The company’s Batac jig technology has been field-proven through extensive and diverse testwork to deliver higher efficiency, huge economic benefits, better product quality, enhanced machine availability and improved throughput rates. The main advantages are its separation accuracy, its relatively small footprint and comparatively low capital cost.

Kottmann says the company’s Romjig has proved particularly suitable as a reliable and economical solution in destoning raw coal. “The lower percentage of refuse in the washery feed means reduced wear on machinery and transporting equipment, less grain degradation, less dust and slurry and reduced consumption of flocculation and flotation agents in downstream fines recovery circuits,” he explains.

The robust Jones wet high-intensity magnetic separator (Whims), operated at up to 14 500 Gaus, offers a high throughput capability, coupled with simple maintenance and lower energy consumption. The Whims is ideally suited to treating feebly magnetic minerals with a particle range from 20 microns up to 1.5 mm and with unit throughput capacities from 500 kg/h up to 250 t/h.

Significantly, MBE Minerals SA installed the largest Whims plant in the world outside Brazil in the Northern Cape.

The Permos medium-intensity magnetic separator drum-type unit from MBE Minerals SA is suitable for materials that can be attracted by a field strength of between 2 000 Gaus and 5 000 Gaus. Kottmann says there are designs for dry and wet feeding available.

The Palla mill offers the flexibility of being suitable for wet and dry applications in primary and secondary grinding and for pulverising materials of any hardness. This technology has an advantage over other machines as it is capable of grinding more than 100 different materials, including a range of minerals and commodities previously considered unviable due to the costs involved.

MBE Minerals SA also manufactures a variety of vibrating screens, available up to 3.6 m in width and 6.75 m in length, in single- or double-deck configuration and in either circular or linear motion. The company’s screens have been operating in the African mining industry for the past 40 years, mainly in the coal, diamond and iron-ore sectors.

With products for sizing, scalping, dewatering and media recovery, the company’s screens feature a side plate-mounted drive, making them lighter than those using vibrator motors. MBE Minerals SA also supplies screens with vibrator motors where required, while its resonance screens offer the benefit of low power consumption. Each screen is designed with sound mechanical features, including vibration damping, side plates, cross members and the appropriate feed and discharge chutes. All types of screening surfaces can be accommodated.

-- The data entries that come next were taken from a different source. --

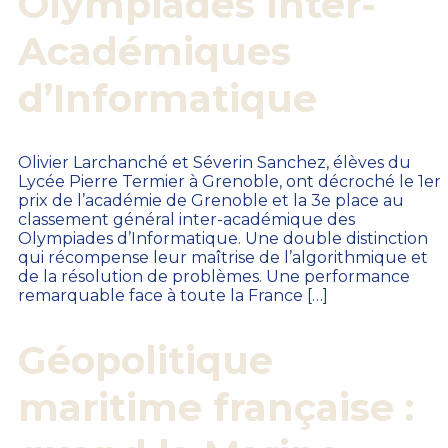
Olympiades Inter-
Académiques
d’Informatique
Olivier Larchanché et Séverin Sanchez, élèves du
Lycée Pierre Termier à Grenoble, ont décroché le 1er
prix de l’académie de Grenoble et la 3e place au
classement général inter-académique des
Olympiades d’Informatique. Une double distinction
qui récompense leur maîtrise de l’algorithmique et
de la résolution de problèmes. Une performance
remarquable face à toute la France […]
Géopolitique
maritime française :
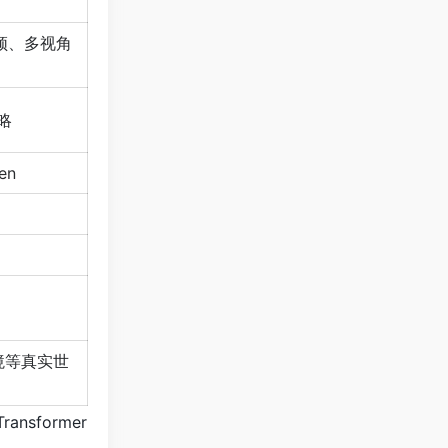
频、多视角
略
en
境等真实世
sformer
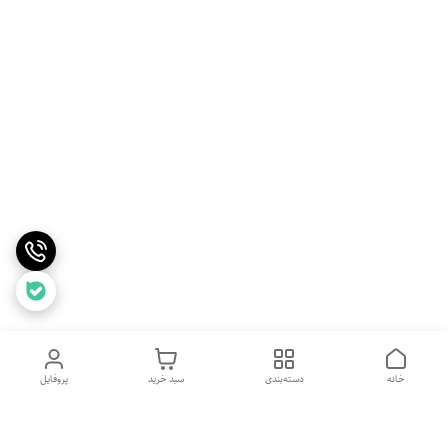
خانه
دسته‌بندی
سبد خرید
پروفایل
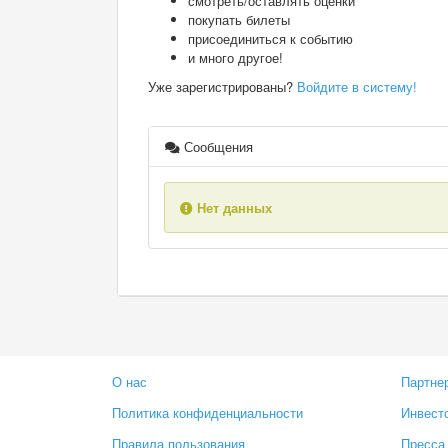
смотреть/оставлять оценки
покупать билеты
присоединиться к событию
и много другое!
Уже зарегистрированы?
Войдите в систему!
Сообщения
Нет данных
О нас
Партне
Политика конфиденциальности
Инвест
Правила пользования
Пресса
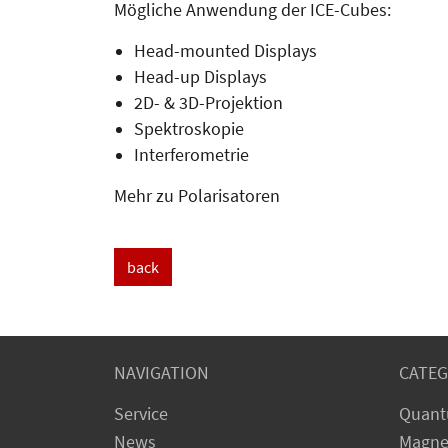
Mögliche Anwendung der ICE-Cubes:
Head-mounted Displays
Head-up Displays
2D- & 3D-Projektion
Spektroskopie
Interferometrie
Mehr zu Polarisatoren
back
NAVIGATION
CATEG
Service
Quant
News
Magne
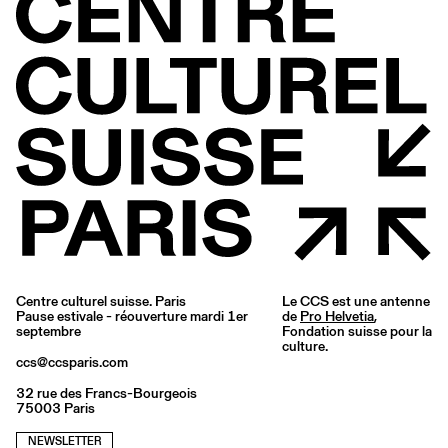
Centre culturel suisse. Paris
Le CCS est une antenne
Pause estivale - réouverture mardi 1er
de
Pro Helvetia
,
septembre
Fondation suisse pour la
culture.
ccs@ccsparis.com
32 rue des Francs-Bourgeois
75003 Paris
NEWSLETTER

MBE Minerals SA receives expertise and technical support from its worldwide network, including the MBE Coal and Minerals Technology’s research and development (R&D) centre in Cologne, Germany. The R&D centre consults with customers from all parts of the world with regard to optimum processing and this service is backed up by an in-house laboratory facility and pilot testwork capabilities. The centre is also used as a training facility for customers, either on general minerals processing or on the operation and maintenance of specific MBE equipment.